Misplaced Administrative Rectitude
The university administrator and association officer quoted above are equally unwavering in their rectitude. “The university today has in place a strict policy and procedures [so that] experiments of this nature [the 1939 stuttering study] cannot happen again,” says one. “Such research is strictly prohibited under [the association’s] Code of Ethics,” says the other.
They have built themselves a very high pulpit from which to cast moral judgments on their predecessors below. Unfortunately, it sits atop a shaky scaffolding from which a fall from grace could be painful.
At a minimum, these executives are inviting exceedingly close examination of their own future actions – not unlike what happened to former Senator Gary Hart after he challenged the media to catch him in a moral slip and they promptly caught him with Donna Rice.
Are they aware how soon it may be coming?

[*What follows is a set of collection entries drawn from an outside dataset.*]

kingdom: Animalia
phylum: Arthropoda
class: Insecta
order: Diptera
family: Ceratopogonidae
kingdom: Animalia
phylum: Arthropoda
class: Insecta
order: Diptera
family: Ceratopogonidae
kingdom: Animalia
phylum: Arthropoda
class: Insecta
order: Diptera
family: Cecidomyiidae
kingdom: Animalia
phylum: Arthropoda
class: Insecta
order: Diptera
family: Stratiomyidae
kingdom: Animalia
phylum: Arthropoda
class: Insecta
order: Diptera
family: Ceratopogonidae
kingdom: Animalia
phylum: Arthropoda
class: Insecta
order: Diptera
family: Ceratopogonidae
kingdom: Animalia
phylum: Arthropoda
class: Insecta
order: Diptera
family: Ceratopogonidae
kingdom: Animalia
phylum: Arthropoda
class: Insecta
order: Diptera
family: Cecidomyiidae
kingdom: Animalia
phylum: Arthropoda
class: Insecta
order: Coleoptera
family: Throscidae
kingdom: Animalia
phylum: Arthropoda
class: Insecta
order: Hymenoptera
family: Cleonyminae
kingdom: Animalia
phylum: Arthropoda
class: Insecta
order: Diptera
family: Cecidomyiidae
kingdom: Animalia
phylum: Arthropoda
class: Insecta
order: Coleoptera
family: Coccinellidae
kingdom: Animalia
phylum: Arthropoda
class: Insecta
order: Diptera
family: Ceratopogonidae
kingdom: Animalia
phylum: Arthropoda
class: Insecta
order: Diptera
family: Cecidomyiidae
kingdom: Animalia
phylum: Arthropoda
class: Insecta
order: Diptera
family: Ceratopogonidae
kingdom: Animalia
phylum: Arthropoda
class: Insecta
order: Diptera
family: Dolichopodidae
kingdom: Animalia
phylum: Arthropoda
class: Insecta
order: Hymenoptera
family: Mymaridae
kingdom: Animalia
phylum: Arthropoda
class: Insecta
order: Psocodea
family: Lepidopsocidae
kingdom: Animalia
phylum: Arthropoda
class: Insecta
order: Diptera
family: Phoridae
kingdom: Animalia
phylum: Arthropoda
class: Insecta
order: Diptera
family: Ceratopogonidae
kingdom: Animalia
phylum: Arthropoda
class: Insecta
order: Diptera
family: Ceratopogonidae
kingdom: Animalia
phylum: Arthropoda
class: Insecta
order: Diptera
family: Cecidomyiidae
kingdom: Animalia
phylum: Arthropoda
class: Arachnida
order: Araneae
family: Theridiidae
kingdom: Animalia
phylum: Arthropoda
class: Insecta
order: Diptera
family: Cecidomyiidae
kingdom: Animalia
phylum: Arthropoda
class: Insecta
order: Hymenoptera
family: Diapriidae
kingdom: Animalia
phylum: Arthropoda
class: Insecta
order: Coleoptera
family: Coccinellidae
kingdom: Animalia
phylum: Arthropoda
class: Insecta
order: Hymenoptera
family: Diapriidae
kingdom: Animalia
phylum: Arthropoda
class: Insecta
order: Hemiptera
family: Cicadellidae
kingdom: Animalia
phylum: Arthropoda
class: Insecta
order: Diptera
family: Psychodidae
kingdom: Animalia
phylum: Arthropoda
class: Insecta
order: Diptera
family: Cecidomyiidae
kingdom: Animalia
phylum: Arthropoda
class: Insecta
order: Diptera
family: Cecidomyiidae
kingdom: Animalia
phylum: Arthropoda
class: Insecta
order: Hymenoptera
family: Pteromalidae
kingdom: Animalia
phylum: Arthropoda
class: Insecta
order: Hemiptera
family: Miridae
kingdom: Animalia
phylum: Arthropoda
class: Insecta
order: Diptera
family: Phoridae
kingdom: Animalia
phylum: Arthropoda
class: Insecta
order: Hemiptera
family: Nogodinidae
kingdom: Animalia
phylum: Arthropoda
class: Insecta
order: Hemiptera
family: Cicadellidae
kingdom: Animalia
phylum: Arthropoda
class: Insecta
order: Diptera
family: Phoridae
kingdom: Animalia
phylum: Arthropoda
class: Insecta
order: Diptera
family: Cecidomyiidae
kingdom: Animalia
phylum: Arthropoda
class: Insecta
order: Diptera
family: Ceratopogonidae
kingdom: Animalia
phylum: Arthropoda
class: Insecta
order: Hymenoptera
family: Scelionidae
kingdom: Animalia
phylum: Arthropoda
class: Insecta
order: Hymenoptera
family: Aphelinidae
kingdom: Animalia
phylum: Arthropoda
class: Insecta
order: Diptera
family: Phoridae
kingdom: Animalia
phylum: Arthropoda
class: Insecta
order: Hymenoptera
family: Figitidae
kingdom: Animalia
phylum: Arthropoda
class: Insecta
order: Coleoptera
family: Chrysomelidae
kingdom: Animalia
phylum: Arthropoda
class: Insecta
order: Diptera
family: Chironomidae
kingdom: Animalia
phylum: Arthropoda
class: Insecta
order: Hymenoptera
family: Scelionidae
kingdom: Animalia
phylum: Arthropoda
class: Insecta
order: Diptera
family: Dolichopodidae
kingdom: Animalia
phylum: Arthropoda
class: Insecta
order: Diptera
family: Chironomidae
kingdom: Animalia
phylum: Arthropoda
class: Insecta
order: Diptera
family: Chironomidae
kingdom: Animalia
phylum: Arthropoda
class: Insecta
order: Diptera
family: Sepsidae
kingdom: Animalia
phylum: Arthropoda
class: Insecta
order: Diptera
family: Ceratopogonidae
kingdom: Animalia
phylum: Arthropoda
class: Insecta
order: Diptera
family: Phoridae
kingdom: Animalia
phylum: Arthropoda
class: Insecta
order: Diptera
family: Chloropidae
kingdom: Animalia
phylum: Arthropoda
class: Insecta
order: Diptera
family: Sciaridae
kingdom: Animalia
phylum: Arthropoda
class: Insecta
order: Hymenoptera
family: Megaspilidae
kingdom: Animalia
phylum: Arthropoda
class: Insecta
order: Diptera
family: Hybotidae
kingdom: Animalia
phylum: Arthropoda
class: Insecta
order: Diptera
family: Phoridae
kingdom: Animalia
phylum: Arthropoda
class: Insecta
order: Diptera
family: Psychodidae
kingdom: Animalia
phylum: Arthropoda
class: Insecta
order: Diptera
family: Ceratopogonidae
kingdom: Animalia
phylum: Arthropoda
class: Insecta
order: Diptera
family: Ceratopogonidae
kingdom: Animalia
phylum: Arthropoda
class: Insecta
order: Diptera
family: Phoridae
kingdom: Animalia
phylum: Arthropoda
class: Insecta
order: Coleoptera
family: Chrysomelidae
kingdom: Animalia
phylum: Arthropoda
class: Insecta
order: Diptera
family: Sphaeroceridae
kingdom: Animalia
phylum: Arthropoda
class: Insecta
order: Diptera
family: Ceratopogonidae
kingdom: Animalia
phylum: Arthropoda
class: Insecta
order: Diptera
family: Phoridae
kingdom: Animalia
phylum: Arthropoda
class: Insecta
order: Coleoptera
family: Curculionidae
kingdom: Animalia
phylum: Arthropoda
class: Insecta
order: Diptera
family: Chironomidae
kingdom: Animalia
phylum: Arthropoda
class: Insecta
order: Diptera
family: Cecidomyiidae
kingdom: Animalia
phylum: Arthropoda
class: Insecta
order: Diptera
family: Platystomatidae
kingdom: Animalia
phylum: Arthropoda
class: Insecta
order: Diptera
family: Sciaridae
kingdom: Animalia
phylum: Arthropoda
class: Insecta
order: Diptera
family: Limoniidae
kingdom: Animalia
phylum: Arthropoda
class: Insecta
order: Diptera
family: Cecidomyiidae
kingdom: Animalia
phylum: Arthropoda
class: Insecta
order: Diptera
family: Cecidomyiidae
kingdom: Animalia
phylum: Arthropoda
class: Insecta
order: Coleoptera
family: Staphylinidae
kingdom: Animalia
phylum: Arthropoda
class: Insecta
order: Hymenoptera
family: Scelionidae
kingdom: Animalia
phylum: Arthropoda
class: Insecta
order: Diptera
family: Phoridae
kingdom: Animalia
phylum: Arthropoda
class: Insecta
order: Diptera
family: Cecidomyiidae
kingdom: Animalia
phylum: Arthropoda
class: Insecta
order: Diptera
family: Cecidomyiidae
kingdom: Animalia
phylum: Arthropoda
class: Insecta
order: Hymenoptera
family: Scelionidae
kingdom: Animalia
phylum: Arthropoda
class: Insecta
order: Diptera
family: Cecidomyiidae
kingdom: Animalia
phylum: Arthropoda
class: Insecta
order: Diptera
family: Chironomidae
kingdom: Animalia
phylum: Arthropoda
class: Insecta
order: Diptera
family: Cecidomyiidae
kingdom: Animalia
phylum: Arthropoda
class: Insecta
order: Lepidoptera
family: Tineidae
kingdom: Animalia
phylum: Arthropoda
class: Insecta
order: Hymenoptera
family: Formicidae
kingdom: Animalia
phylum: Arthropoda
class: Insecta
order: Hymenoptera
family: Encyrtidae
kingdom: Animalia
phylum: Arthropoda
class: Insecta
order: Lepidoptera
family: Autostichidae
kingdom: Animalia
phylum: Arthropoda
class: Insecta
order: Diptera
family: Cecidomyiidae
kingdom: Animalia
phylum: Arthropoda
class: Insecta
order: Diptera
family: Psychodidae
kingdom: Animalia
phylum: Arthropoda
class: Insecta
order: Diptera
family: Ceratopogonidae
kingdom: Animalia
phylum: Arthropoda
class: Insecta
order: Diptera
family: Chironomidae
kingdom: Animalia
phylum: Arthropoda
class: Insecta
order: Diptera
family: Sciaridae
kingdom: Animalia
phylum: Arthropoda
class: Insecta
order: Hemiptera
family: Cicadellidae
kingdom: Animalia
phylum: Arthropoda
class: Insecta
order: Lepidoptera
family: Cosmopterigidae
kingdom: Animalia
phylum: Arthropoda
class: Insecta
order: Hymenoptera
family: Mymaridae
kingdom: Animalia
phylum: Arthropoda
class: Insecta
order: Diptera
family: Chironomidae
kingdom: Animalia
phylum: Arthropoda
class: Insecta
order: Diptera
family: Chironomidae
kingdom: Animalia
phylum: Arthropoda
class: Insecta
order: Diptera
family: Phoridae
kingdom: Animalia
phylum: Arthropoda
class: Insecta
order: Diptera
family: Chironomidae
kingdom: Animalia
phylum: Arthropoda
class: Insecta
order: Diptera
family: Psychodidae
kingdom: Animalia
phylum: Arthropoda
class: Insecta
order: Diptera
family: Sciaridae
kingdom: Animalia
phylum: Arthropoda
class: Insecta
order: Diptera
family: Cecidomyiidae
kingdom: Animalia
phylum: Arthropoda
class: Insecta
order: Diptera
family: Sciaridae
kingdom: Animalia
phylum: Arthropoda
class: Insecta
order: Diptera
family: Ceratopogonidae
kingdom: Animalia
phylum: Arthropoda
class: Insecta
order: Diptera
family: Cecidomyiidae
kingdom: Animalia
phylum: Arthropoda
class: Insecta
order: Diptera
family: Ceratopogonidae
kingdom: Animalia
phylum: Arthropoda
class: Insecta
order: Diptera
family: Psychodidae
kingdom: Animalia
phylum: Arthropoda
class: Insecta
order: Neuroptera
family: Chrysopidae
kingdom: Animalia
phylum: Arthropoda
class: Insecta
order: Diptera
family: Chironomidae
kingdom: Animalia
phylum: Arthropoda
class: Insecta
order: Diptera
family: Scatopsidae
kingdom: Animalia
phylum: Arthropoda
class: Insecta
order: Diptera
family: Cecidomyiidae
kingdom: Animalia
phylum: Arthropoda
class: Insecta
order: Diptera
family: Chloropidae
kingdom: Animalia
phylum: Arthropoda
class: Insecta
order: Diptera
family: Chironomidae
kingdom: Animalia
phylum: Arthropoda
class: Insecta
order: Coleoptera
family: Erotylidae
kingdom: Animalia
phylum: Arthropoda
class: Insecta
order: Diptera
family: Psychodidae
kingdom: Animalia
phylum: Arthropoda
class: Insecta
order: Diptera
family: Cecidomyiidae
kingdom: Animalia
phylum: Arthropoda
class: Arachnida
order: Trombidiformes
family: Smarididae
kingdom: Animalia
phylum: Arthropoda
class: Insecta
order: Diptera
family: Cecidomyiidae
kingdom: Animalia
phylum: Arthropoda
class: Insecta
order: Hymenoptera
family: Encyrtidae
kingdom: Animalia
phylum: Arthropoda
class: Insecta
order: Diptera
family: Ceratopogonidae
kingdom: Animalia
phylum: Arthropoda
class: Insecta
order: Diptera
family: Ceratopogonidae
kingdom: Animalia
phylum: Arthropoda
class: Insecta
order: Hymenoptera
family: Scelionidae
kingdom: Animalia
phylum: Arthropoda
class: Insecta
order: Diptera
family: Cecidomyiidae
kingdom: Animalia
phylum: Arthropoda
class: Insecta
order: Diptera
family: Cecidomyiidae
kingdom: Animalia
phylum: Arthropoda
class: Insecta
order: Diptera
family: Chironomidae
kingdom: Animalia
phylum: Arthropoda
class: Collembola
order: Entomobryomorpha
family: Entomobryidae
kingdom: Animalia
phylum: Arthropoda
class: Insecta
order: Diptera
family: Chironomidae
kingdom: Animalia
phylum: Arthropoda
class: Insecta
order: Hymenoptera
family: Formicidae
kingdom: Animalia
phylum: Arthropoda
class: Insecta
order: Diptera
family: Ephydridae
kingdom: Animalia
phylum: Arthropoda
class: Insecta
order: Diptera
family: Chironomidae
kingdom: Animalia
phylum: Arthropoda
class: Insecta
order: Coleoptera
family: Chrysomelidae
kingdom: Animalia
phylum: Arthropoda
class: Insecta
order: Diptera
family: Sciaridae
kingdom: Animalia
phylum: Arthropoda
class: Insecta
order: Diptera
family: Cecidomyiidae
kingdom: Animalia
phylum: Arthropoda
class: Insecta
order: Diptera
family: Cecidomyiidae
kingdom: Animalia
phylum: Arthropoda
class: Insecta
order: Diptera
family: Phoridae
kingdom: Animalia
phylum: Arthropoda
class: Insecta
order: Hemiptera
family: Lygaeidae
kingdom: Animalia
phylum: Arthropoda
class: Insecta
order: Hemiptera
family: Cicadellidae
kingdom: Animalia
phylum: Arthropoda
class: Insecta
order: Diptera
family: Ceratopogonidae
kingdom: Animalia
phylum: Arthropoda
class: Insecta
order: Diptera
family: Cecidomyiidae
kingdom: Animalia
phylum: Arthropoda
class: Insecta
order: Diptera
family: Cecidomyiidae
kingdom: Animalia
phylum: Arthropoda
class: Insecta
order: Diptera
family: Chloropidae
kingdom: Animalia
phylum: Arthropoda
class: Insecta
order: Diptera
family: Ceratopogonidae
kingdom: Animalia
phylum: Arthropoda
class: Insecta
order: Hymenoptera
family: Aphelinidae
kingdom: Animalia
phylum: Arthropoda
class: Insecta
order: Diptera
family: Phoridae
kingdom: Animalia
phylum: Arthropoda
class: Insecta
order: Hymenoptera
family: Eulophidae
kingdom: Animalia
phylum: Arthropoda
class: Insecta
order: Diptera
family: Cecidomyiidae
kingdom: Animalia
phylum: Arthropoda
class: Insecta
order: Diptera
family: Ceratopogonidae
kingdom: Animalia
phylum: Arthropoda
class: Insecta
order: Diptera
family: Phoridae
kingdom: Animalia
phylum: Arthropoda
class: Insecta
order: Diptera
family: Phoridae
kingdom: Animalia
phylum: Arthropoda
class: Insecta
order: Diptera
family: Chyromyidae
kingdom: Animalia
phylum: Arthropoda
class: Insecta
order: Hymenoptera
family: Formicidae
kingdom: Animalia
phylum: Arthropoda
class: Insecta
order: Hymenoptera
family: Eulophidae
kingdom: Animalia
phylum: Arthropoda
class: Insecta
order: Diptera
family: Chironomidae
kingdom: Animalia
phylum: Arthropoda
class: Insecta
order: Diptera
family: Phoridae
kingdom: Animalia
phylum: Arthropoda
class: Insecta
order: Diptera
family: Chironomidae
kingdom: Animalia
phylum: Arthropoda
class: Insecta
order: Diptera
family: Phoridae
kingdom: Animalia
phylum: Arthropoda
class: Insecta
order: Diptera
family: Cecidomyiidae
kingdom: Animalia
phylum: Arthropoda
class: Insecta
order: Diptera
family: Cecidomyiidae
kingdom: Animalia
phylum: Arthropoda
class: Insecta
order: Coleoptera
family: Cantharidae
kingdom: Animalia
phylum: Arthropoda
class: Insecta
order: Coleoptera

After all the pious proclamations from the study’s critics that we have now evolved into creatures with a heightened ethical sense there is substantial evidence that things still are far from perfect in research land.
It may turn out that we have not yet earned the right to cast moral aspersions on those who have gone 60 years before us, even in this Phase IV period of heightened awareness.
Consider the April 2000 report of the DHHS Office of Inspector General, “Protecting Human Research Subjects.” The report notes the office’s concerns two years earlier: a “call for widespread reform,” “a sense of urgency,” “disturbing inadequacies in IRB oversight of clinical trials,” up to and including “the death of a teenager participating in a gene transfer clinical trial funded by NIH.”
Presumably death could be considered a kind of “permanent harm” at least the equivalent of stuttering.
Notwithstanding these concerns, “few of [the office’s] recommended reforms have been enacted.”
But what may happen to those journalists and other individuals
who were so willing to strike a pose of moral superiority, looking down
on a 1939 researcher and supervisor, are not the most serious consequences
of their attacks.
There are plenty of serious issues involving human subjects research that cry out for additional analysis. The 1939 stuttering study is not one of them. But it does illustrate the harm that can come from such super-sensitivity to ethical issues.
Should we be concerned about the rights of the human subjects in research? Of course.
But we may have carried our concerns to such extremes that today we are both failing to do research that desperately needs to be done, and unfairly casting moral judgments about that which was done a half-century ago.
Most of us hope that history will judge our lives by the standards of our time. We owe Phase I researchers no less.